The failure of the Grand Bargain resulted in the Budget Control Act of 2011, which included the automatic budget sequestration.
So it is now clear that Cantor and Ryan killed the Grand Bargain, leading to the sequester and the onset of European-style austerity and possibly another recession, and their basis for that was their supreme confidence that they would win the election. What is unclear is why, after their ideas were thoroughly rejected, they are defying the will of the American people and a popular president by refusing to compromise.
Could it be that they wanted this all along? Here is what Ryan said after the law putting the sequester in place was passed in August, 2011:
“What conservatives like me have been fighting for, for years, are statutory caps on spending, legal caps in law that says government agencies cannot spend over a set amount of money. And if they breach that amount across the board, sequester comes in to cut that spending, and you can’t turn that off without a supermajority vote. We got that in law. That is here.”
By: Josh Marks, March 1, 2013, The National Memo
“So Much For Economic Uncertainty”: Republicans Have Decided To Govern Through Series Of Self Imposed Crises
In 2009 and 2010, the single most common Republican talking point on economic policy included the word “uncertainty.” I did a search of House Speaker John Boehner’s (R-Ohio) site for the phrase “economic uncertainty” and found over 500 results, which shows, at a minimum, real message discipline.

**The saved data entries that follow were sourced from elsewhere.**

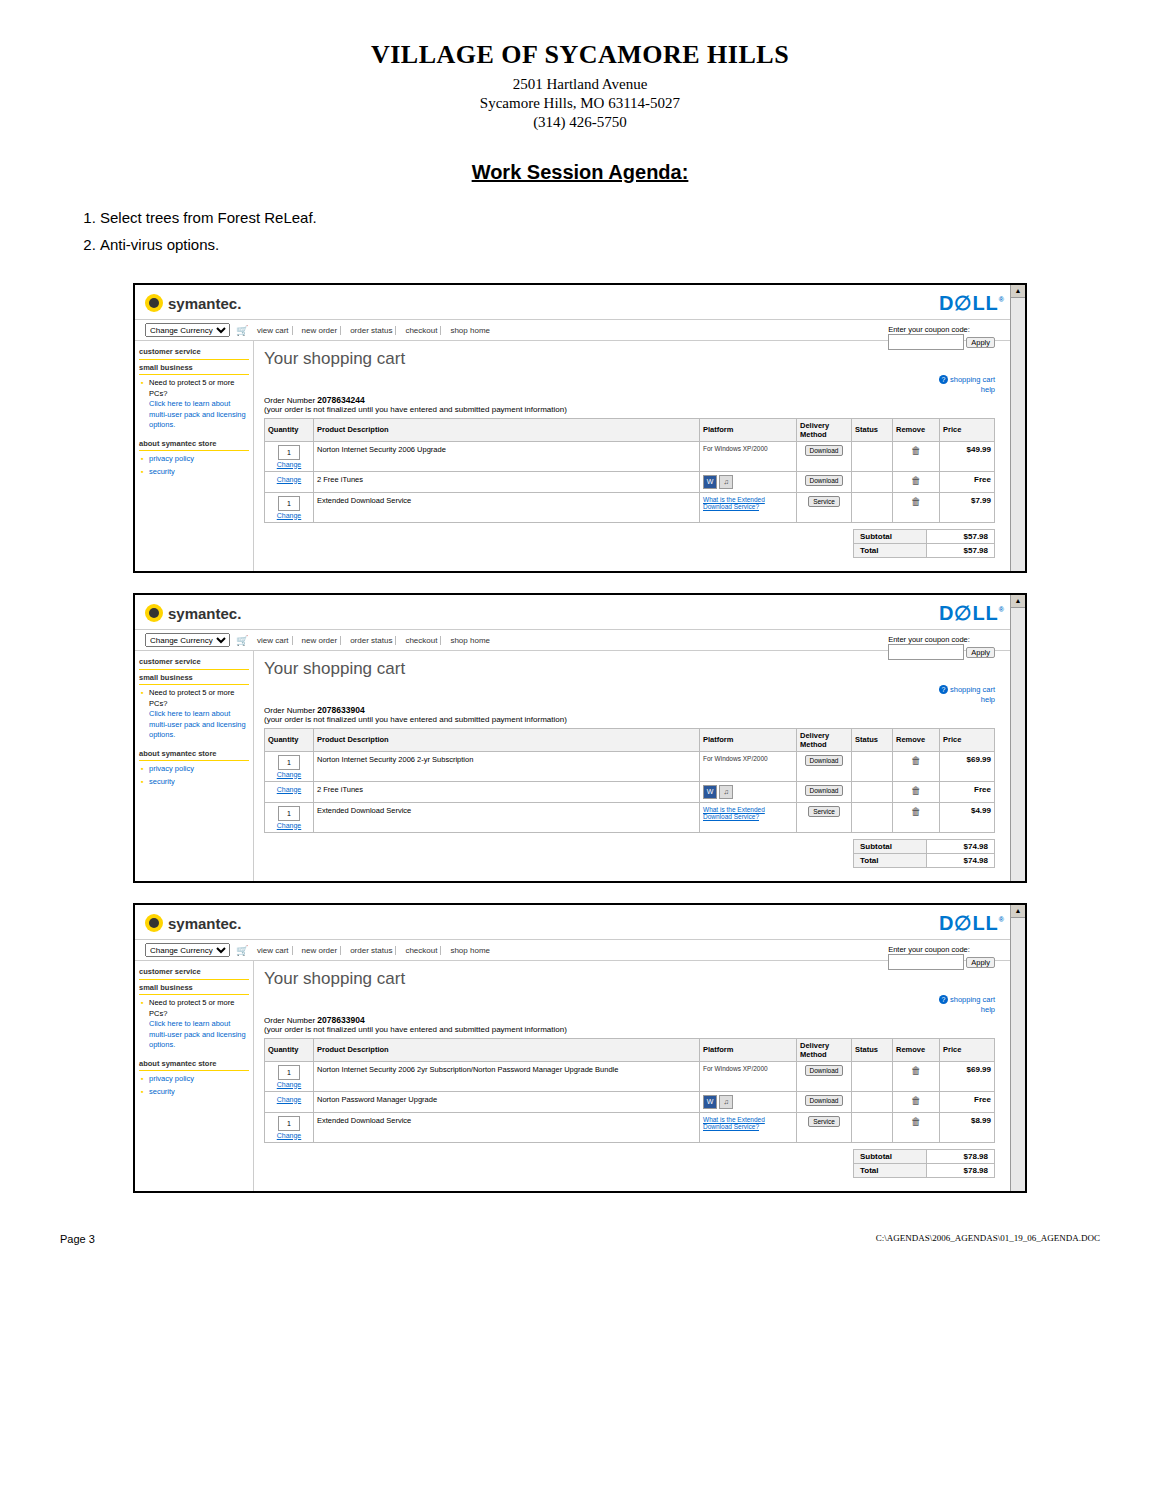VILLAGE OF SYCAMORE HILLS
2501 Hartland Avenue
Sycamore Hills, MO 63114-5027
(314) 426-5750
Work Session Agenda:
Select trees from Forest ReLeaf.
Anti-virus options.
▲
symantec.
D∅LL®
Change Currency 🛒 view cart new order order status checkout shop home
customer service
small business
Need to protect 5 or more PCs?
Click here to learn about multi-user pack and licensing options.
about symantec store
privacy policy
security
Enter your coupon code:
Apply
Your shopping cart
?shopping cart
help
Order Number 2078634244
(your order is not finalized until you have entered and submitted payment information)
| Quantity | Product Description | Platform | Delivery Method | Status | Remove | Price |
| --- | --- | --- | --- | --- | --- | --- |
| Change | Norton Internet Security 2006 Upgrade | For Windows XP/2000 | Download | | 🗑 | $49.99 |
| Change | 2 Free iTunes | W ♫ | Download | | 🗑 | Free |
| Change | Extended Download Service | What is the Extended Download Service? | Service | | 🗑 | $7.99 |
| Subtotal | $57.98 |
| Total | $57.98 |
▲
symantec.
D∅LL®
Change Currency 🛒 view cart new order order status checkout shop home
customer service
small business
Need to protect 5 or more PCs?
Click here to learn about multi-user pack and licensing options.
about symantec store
privacy policy
security
Enter your coupon code:
Apply
Your shopping cart
?shopping cart
help
Order Number 2078633904
(your order is not finalized until you have entered and submitted payment information)
| Quantity | Product Description | Platform | Delivery Method | Status | Remove | Price |
| --- | --- | --- | --- | --- | --- | --- |
| Change | Norton Internet Security 2006 2-yr Subscription | For Windows XP/2000 | Download | | 🗑 | $69.99 |
| Change | 2 Free iTunes | W ♫ | Download | | 🗑 | Free |
| Change | Extended Download Service | What is the Extended Download Service? | Service | | 🗑 | $4.99 |
| Subtotal | $74.98 |
| Total | $74.98 |
▲
symantec.
D∅LL®
Change Currency 🛒 view cart new order order status checkout shop home
customer service
small business
Need to protect 5 or more PCs?
Click here to learn about multi-user pack and licensing options.
about symantec store
privacy policy
security
Enter your coupon code:
Apply
Your shopping cart
?shopping cart
help
Order Number 2078633904
(your order is not finalized until you have entered and submitted payment information)
| Quantity | Product Description | Platform | Delivery Method | Status | Remove | Price |
| --- | --- | --- | --- | --- | --- | --- |
| Change | Norton Internet Security 2006 2yr Subscription/Norton Password Manager Upgrade Bundle | For Windows XP/2000 | Download | | 🗑 | $69.99 |
| Change | Norton Password Manager Upgrade | W ♫ | Download | | 🗑 | Free |
| Change | Extended Download Service | What is the Extended Download Service? | Service | | 🗑 | $8.99 |
| Subtotal | $78.98 |
| Total | $78.98 |
Page 3
C:\AGENDAS\2006_AGENDAS\01_19_06_AGENDA.DOC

The argument was never especially compelling from a substantive perspective. For Boehner and his party, President Obama was causing excessive “uncertainty” — through regulations, through the threat of tax increases, etc. — that held the recovery back. Investors were reluctant to invest, businesses were reluctant to hire, traders were reluctant to trade, all because the White House was creating conditions that made it hard for the private sector to plan ahead.
It was a dumb talking point borne of necessity — Republicans struggled to think of a way to blame Obama for a crisis that began long before the president took office — but the GOP stuck to it.
That is, Republican used to stick to it. Mysteriously, early in 2011, the “economic uncertainty” pitch slowly faded away without explanation. I have a hunch we know why: Republicans decided to govern through a series of self-imposed crises that have created more deliberate economic uncertainty than any conditions seen in the United States in recent memory.
E.J. Dionne Jr. had a great column on the larger pattern today.
Ever since they took control of the House of Representatives in 2011, Republicans have made journeys to the fiscal brink as commonplace as summertime visits to the beach or the ballpark. The country has been put through a series of destructive showdowns over budget issues we once resolved through the normal give-and-take of negotiations. […]
The nation is exhausted with fake crises that voters thought they ended with their verdict in the last election. Those responsible for the Washington horror show should be held accountable. And only one party is using shutdowns, cliffs and debt ceilings as routine political weapons.
Quite right. Looking back over the last two years — in fact, it’s closer to 22 months — Republicans have made three shutdown threats, forced two debt-ceiling standoffs, pushed the country towards a fiscal cliff, refused to compromise on a sequester, and have lined up even more related fiscal fights in the months ahead.
So, here’s the question for GOP leaders: where did your concern about “economic uncertainty” go? Here’s the follow-up: do you think a never-ending series of hostage standoffs inspire investors, reassure “job creators,” and improve consumer confidence?
Or is it more likely Republicans are doing the very thing they said they opposed in 2010?